- [Your objective]: Look for the word "assign" in the records, and copy each line where it appears.

(Electronic design files)
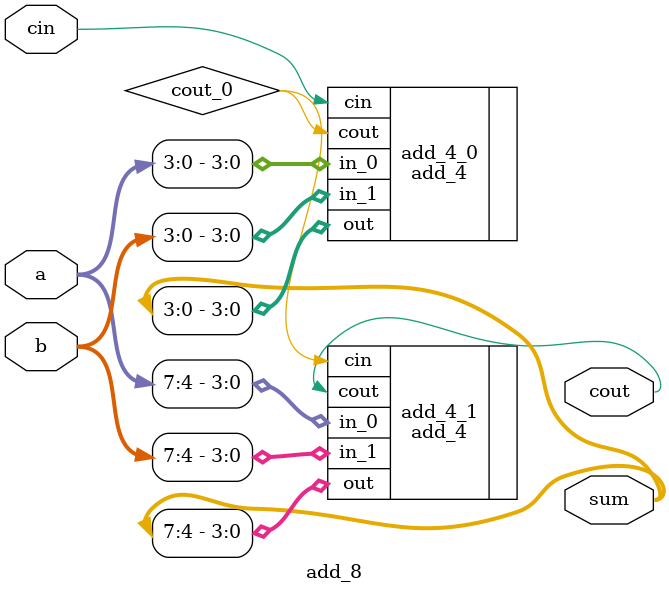
<source format=v>
`timescale 1ns / 1ps


module add_8(
    input [7:0] a,
    input [7:0] b,
    input cin,
    output [7:0] sum,
    output cout
);
    wire cout_0;
    add_4 add_4_0(
        .in_0(a[3:0]),
        .in_1(b[3:0]),
        .cin(cin),
        .out(sum[3:0]),
        .cout(cout_0)
    );

    add_4 add_4_1(
        .in_0(a[7:4]),
        .in_1(b[7:4]),
        .cin(cout_0),
        .out(sum[7:4]),
        .cout(cout)
    );
endmodule

</source>
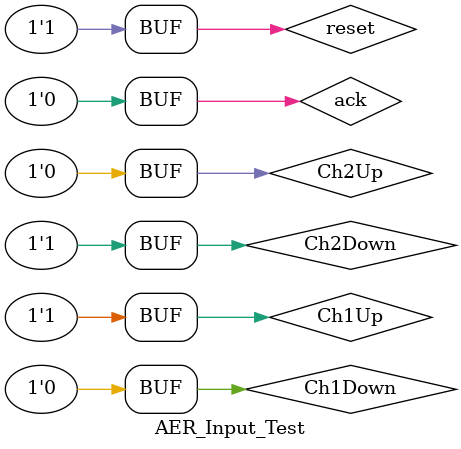
<source format=v>
`timescale 1ns / 1ps


module AER_Input_Test;

	// Inputs
	reg Ch1Up;
	reg Ch1Down;
	reg Ch2Up;
	reg Ch2Down;
	reg ack;
	reg reset;

	// Outputs
	wire bit0;
	wire bit1;

	// Instantiate the Unit Under Test (UUT)
	AER_Input uut (
		.Ch1Up(Ch1Up), 
		.Ch1Down(Ch1Down), 
		.Ch2Up(Ch2Up), 
		.Ch2Down(Ch2Down), 
		.ack(ack), 
		.reset(reset), 
		.bit0(bit0), 
		.bit1(bit1)
	);

	initial begin
		// Initialize Inputs
		Ch1Up = 0;
		Ch1Down = 0;
		Ch2Up = 0;
		Ch2Down = 0;
		ack = 0;
		reset = 0;

		// Wait 100 ns for global reset to finish
		#100;
		reset = 1;
		Ch1Up = 1;
		#10;
		Ch2Down = 1;
		#100;
		
		ack = 1;
		#10;
		ack = 0;
		#10;
		Ch1Up = 0;
		ack = 1;
		#10;
		ack = 0;
		#10;
		Ch2Down = 0;
		ack = 1;
		#10;
		ack = 0;
		#10;
		
		ack = 1;
		#10;
		ack = 0;
		#10;
		
		ack = 1;
		#10;
		ack = 0;
		#10;
		
		ack = 1;
		#10;
		ack = 0;
		#10;
		
		ack = 1;
		#10;
		ack = 0;
		#10;
		
		ack = 1;
		#10;
		ack = 0;
		#10;
		
		ack = 1;
		#10;
		ack = 0;
		#10;
		
		ack = 1;
		#10;
		ack = 0;
		#10;
		
		ack = 1;
		#10;
		ack = 0;
		#10;
		
		ack = 1;
		#10;
		ack = 0;
		#10;
		
		ack = 1;
		#10;
		ack = 0;
		#10;
		
		ack = 1;
		#10;
		ack = 0;
		#10;
		
		ack = 1;
		#10;
		ack = 0;
		#10;
		
		ack = 1;
		#10;
		ack = 0;
		#10;
		
		ack = 1;
		#10;
		ack = 0;
		#10;
		
		ack = 1;
		#10;
		ack = 0;
		#10;
		
		
			Ch1Up = 1;
		#10;
		Ch2Down = 1;
		#100;
		
		ack = 1;
		#10;
		ack = 0;
		#10;
		Ch2Up = 0;
		ack = 1;
		#10;
		ack = 0;
		#10;
		Ch1Down = 0;
		
		
			#10;
		ack = 0;
		#10;
		
		ack = 1;
		#10;
		ack = 0;
		#10;
		
		ack = 1;
		#10;
		ack = 0;
		#10;
		
		ack = 1;
		#10;
		ack = 0;
		#10;
		
		ack = 1;
		#10;
		ack = 0;
		#10;
		
		ack = 1;
		#10;
		ack = 0;
		#10;
		
		ack = 1;
		#10;
		ack = 0;
		#10;
		
		ack = 1;
		#10;
		ack = 0;
		#10;
		
		ack = 1;
		#10;
		ack = 0;
		#10;
		
		ack = 1;
		#10;
		ack = 0;
		#10;
		
		ack = 1;
		#10;
		ack = 0;
		#10;
		
		ack = 1;
		#10;
		ack = 0;
		#10;
		
		ack = 1;
		#10;
		ack = 0;
		#10;
		
		ack = 1;
		#10;
		ack = 0;
		#10;
		
		ack = 1;
		#10;
		ack = 0;
		#10;
		
		ack = 1;
		#10;
		ack = 0;
		#10;
        
		// Add stimulus here

	end
      
endmodule


</source>
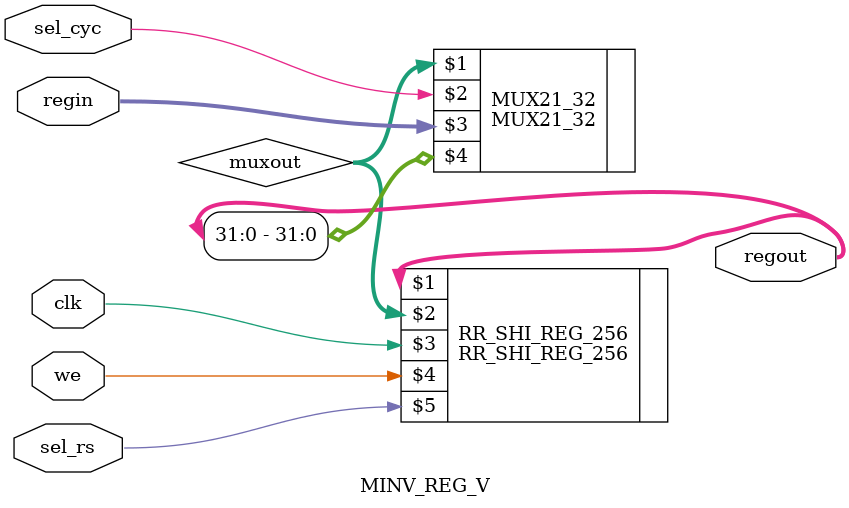
<source format=v>
module  MINV_REG_V(regout,regin,clk,we,sel_cyc,sel_rs);
  output [255:0] regout;  
  input [31:0] regin;
  input  clk,we,sel_cyc,sel_rs;
  wire [31:0] muxout;        

  //sel_cyc=0,select regin;sel_cyc=1,select regout[31:0].
  MUX21_32  MUX21_32(muxout,sel_cyc,regin,regout[31:0]);
  
  //sel_rs=0,select muxout;sel_rs=1,select right shift 1bit.
  RR_SHI_REG_256  RR_SHI_REG_256(regout,muxout,clk,we,sel_rs);
endmodule
</source>
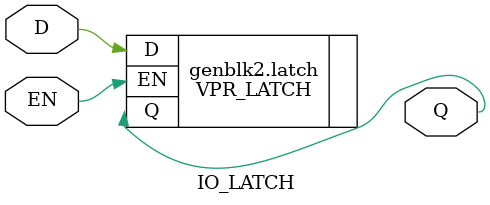
<source format=v>
`ifndef IO_LATCH
`define IO_LATCH

`include "../../../../vpr/latch/vpr_latch.sim.v"

/* 'iCEGATE' latch found in most PIO tiles. */
(* MODES = "OFF; ON" *)
module IO_LATCH (D, EN, Q);

	input wire D;
	input wire EN;

	output Q;
	reg Q;

	parameter MODE = "ON";

	generate
		if (MODE == "OFF") begin
			assign Q = D;
		end
		if (MODE == "ON") begin
			VPR_LATCH latch(
				.D(D),
				.EN(EN),
				.Q(Q)
			);
		end
	endgenerate
endmodule
`endif

</source>
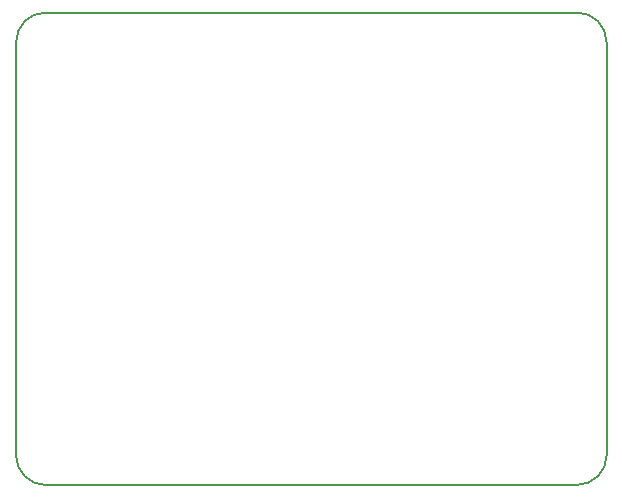
<source format=gm1>
G04 #@! TF.FileFunction,Profile,NP*
%FSLAX46Y46*%
G04 Gerber Fmt 4.6, Leading zero omitted, Abs format (unit mm)*
G04 Created by KiCad (PCBNEW 4.0.2+dfsg1-stable) date lör 18 feb 2017 00:44:11*
%MOMM*%
G01*
G04 APERTURE LIST*
%ADD10C,0.100000*%
%ADD11C,0.200000*%
G04 APERTURE END LIST*
D10*
D11*
X130000000Y-122500000D02*
G75*
G03X132500000Y-125000000I2500000J0D01*
G01*
X132500000Y-85000000D02*
G75*
G03X130000000Y-87500000I0J-2500000D01*
G01*
X177500000Y-125000000D02*
G75*
G03X180000000Y-122500000I0J2500000D01*
G01*
X180000000Y-87500000D02*
G75*
G03X177500000Y-85000000I-2500000J0D01*
G01*
X180000000Y-87500000D02*
X180000000Y-122500000D01*
X130000000Y-87500000D02*
X130000000Y-122500000D01*
X132500000Y-125000000D02*
X177500000Y-125000000D01*
X132500000Y-85000000D02*
X177500000Y-85000000D01*
M02*

</source>
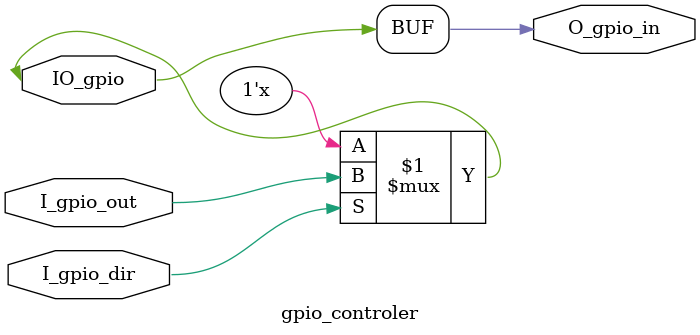
<source format=v>
module gpio_controler (
    output wire   O_gpio_in,
    input wire    I_gpio_dir,  ///1'b0: input , 1'b1: output
    input wire    I_gpio_out,

    inout wire    IO_gpio
);


    assign IO_gpio = I_gpio_dir ? I_gpio_out : 1'bz;

    assign O_gpio_in = IO_gpio;
    
endmodule
</source>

- [Answer below]:
			assign Q = D;
    assign IO_gpio = I_gpio_dir ? I_gpio_out : 1'bz;
    assign O_gpio_in = IO_gpio;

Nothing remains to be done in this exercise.